Depuis septembre 2025, le Mali traverse une crise énergétique sans précédent. La pénurie de carburant, provoquée par un blocus imposé par le Groupe de soutien à l’islam et aux musulmans (JNIM), a plongé le pays dans une situation de tension économique, sociale et humanitaire. Ce blocus, ciblant les convois de carburant en provenance de la Côte d’Ivoire, de la Guinée, du Burkina Faso et du Sénégal, a mis à nu la vulnérabilité du système d’approvisionnement malien, fortement dépendant de ses voisins côtiers.
Un quotidien bouleversé pour la population
Dans les rues de Bamako et des grandes villes comme Kayes, Mopti ou Gao, les files d’attente devant les rares stations-service encore fonctionnelles s’étendent sur des kilomètres. Le carburant est devenu un bien rare, vendu à prix d’or sur le marché noir. Les motos, taxis et bus tournent au ralenti, affectant la mobilité des citoyens et leur accès aux services essentiels. Les ménages, déjà fragilisés par l’inflation, doivent faire face à une flambée des prix des produits de première nécessité, transportés difficilement à travers le pays. Les générateurs, utilisés pour pallier les coupures d’électricité, sont désormais inutilisables faute de carburant, aggravant les conditions de vie.
Les Nations Unies et les ONG en difficulté
Les agences des Nations Unies et les ONG humanitaires, très actives au Mali, voient leurs opérations entravées. Les missions sur le terrain sont limitées, les convois humanitaires retardés, et les capacités logistiques réduites. Cette situation compromet l’assistance aux populations déplacées, aux communautés vulnérables et aux zones enclavées, où l’aide humanitaire est vitale.

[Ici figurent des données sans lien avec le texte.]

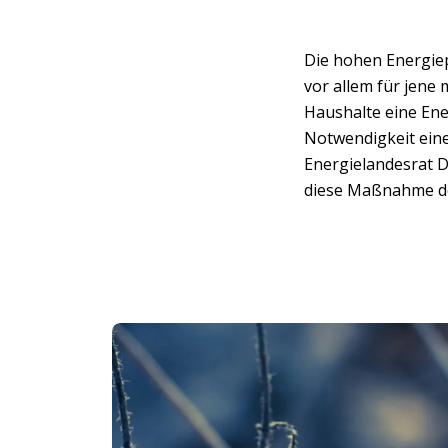
Die hohen Energiep
vor allem für jen
Haushalte eine Ene
Notwendigkeit eine
Energielandesrat D
diese Maßnahme des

Société civile : entre mobilisation et résilience
Face à cette crise, la société civile malienne s’est mobilisée. Des voix s’élèvent pour dénoncer la spéculation et appeler à une meilleure gouvernance énergétique. Le Front contre la vie chère, par exemple, demande une distribution équitable du carburant et une transparence dans la gestion de la crise.
Écoles et universités fermées
Le 26 octobre 2025, les ministères de l’Éducation nationale et de l’Enseignement supérieur ont annoncé la suspension des cours dans tout le pays pour deux semaines. Depuis le début de cette crise, plusieurs écoles et universités privées avaient déjà fermé leurs portes. L’absence de carburant empêche les enseignants, élèves et étudiants de se déplacer, perturbant gravement le calendrier scolaire et universitaire.
Entreprises d’eau et d’électricité à l’arrêt
Les sociétés de production et de distribution d’eau et d’électricité, déjà confrontées à des défis structurels, sont fortement impactées. Les centrales thermiques tournent au ralenti, les coupures d’électricité se multiplient, et l’approvisionnement en eau devient irrégulier. Cette situation affecte les hôpitaux, les commerces, et les foyers, aggravant les risques sanitaires.
Libre circulation entravée
Les axes routiers reliant le Mali à ses voisins sont devenus des zones de danger. Les attaques contre les camions-citernes ont semé la peur parmi les transporteurs, désormais escortés par les forces armées maliennes. La libre circulation des biens et des personnes est fortement compromise, affectant le commerce régional et les échanges transfrontaliers.
Un lien indirect avec le changement climatique
Bien que la crise actuelle soit principalement sécuritaire et logistique, elle met en lumière la nécessité de repenser le modèle énergétique du Mali. La dépendance aux hydrocarbures importés rend le pays vulnérable aux chocs externes. Cette situation pourrait être l’occasion d’accélérer la transition vers des énergies renouvelables, comme le solaire ou les biocarburants, plus résilients face aux crises et plus durables pour l’environnement.
Vers une souveraineté énergétique ?
La crise actuelle agit comme un électrochoc. Des experts et acteurs politiques appellent à la création de dépôts stratégiques régionaux, à la diversification des corridors d’importation, et à des partenariats public-privé pour renforcer la résilience énergétique du pays. Le Mali doit tirer les leçons de cette crise pour éviter qu’elle ne se reproduise.
La crise du carburant au Mali dépasse la simple pénurie : elle révèle les failles d’un système, les conséquences d’un conflit asymétrique, et les défis d’un pays enclavé en quête de stabilité. Elle affecte tous les secteurs de la vie nationale, du quotidien des citoyens à la souveraineté énergétique. Mais elle pourrait aussi être le point de départ d’une transformation profonde, si les leçons sont réellement tirées.